Someone is giving me a Jotul Gas stove...Is it worth it to refinish?

My cousin is moving and does not want the gas stove any more. He is giving it to me and I am trying to see if it worth it to repaint and keep. Its got some rust spots. See picture. 

Questions?

Which Jotul model is it?
What to look for to make sure its safe?
Whats it worth?
How difficult is it to refinish?


----------



## DAKSY (Apr 27, 2018)

There should be a rating plate between the gas valve & the stove body.
I'd say it's either a GF300 Allgash or a GF400 Sebago.
Is there a "3" on each side panel? If so that's the Allagash.
Can't see the burner, whether it's a tube or a pan. That can give you the age.
The age will dictate the value.
I wouldn't hesitate to take it. The paint can be covered over with any color
Stove Bright High Temp Paint you want to use. You will probably need 2 cans.
Inspect the glass & the gasket that seals the glass...
This is a Direct Vent (DV) stove that requires a sealed combustion chamber.
Check the flue collar seal as well.

PS. I will take it if you don't want it.
I'm about 60 miles from Kingston.


----------



## TDurdin (Apr 27, 2018)

Any idea what it would be worth as is? Ballpark?

I will check as per your instructions. How can I tell what type of burner? Plate, etc

If I don't take it, I will keep you in mind. 

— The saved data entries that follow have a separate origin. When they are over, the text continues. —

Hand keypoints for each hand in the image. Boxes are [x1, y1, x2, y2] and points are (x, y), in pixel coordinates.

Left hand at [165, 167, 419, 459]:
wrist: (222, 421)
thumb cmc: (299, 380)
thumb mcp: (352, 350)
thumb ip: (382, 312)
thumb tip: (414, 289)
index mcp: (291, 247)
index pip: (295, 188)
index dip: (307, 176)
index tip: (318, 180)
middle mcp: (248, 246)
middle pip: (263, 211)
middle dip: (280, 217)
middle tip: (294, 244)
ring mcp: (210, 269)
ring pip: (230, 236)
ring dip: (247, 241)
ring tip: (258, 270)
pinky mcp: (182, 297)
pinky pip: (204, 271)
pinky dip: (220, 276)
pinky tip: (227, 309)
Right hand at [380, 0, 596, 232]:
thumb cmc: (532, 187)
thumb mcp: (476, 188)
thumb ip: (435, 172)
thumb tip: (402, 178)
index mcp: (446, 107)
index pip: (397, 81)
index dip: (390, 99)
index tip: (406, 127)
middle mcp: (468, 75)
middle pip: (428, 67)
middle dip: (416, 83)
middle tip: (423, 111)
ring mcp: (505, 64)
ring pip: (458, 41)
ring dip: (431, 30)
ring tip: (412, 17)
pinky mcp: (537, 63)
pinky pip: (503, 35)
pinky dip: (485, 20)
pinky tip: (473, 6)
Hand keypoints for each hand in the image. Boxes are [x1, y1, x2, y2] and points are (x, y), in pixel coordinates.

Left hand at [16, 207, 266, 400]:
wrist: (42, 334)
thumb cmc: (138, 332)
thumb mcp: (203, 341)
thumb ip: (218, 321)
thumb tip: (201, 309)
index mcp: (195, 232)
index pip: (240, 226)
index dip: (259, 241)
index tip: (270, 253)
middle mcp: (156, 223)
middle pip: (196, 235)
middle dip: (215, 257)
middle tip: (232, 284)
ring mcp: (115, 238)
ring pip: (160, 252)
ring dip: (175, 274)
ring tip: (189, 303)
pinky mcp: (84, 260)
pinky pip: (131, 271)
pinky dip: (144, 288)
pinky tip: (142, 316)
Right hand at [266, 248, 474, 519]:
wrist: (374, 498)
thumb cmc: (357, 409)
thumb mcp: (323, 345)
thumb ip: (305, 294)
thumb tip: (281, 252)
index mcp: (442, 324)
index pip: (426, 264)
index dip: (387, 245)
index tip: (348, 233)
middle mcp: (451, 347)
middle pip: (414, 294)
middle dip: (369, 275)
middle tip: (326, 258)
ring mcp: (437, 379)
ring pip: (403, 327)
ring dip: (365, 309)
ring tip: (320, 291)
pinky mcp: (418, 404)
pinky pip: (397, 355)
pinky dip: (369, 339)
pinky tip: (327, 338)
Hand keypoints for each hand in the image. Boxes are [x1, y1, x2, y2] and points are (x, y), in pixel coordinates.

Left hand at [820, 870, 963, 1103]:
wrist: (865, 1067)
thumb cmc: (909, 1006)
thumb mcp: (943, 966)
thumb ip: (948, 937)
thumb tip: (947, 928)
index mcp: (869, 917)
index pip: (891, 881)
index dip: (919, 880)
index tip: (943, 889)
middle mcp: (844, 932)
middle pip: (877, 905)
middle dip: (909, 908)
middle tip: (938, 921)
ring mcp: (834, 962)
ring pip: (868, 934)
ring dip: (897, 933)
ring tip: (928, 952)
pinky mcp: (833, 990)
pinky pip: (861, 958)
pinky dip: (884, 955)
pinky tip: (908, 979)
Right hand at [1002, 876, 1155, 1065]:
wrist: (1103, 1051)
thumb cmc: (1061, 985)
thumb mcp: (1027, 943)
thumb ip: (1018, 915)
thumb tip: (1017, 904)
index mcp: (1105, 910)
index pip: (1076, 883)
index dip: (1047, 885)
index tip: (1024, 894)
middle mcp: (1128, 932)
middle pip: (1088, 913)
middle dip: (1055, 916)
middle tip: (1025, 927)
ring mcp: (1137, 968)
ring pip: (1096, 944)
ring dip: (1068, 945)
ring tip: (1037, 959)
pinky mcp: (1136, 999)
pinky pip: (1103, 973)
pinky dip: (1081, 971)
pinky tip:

Thank you very much for your help.


----------



## DAKSY (Apr 28, 2018)

Like I said above, the value is dependent on the age.
If there's a rating plate, the date of manufacture should be marked on it.
Could be $500 - 1000, but that's just a SWAG (Silly Wild-Assed Guess)...
If the burner under the logs is a U-shape, then it's a tube burner.
If it's not a tube, then it's a stainless Steel Pan-Burner...


----------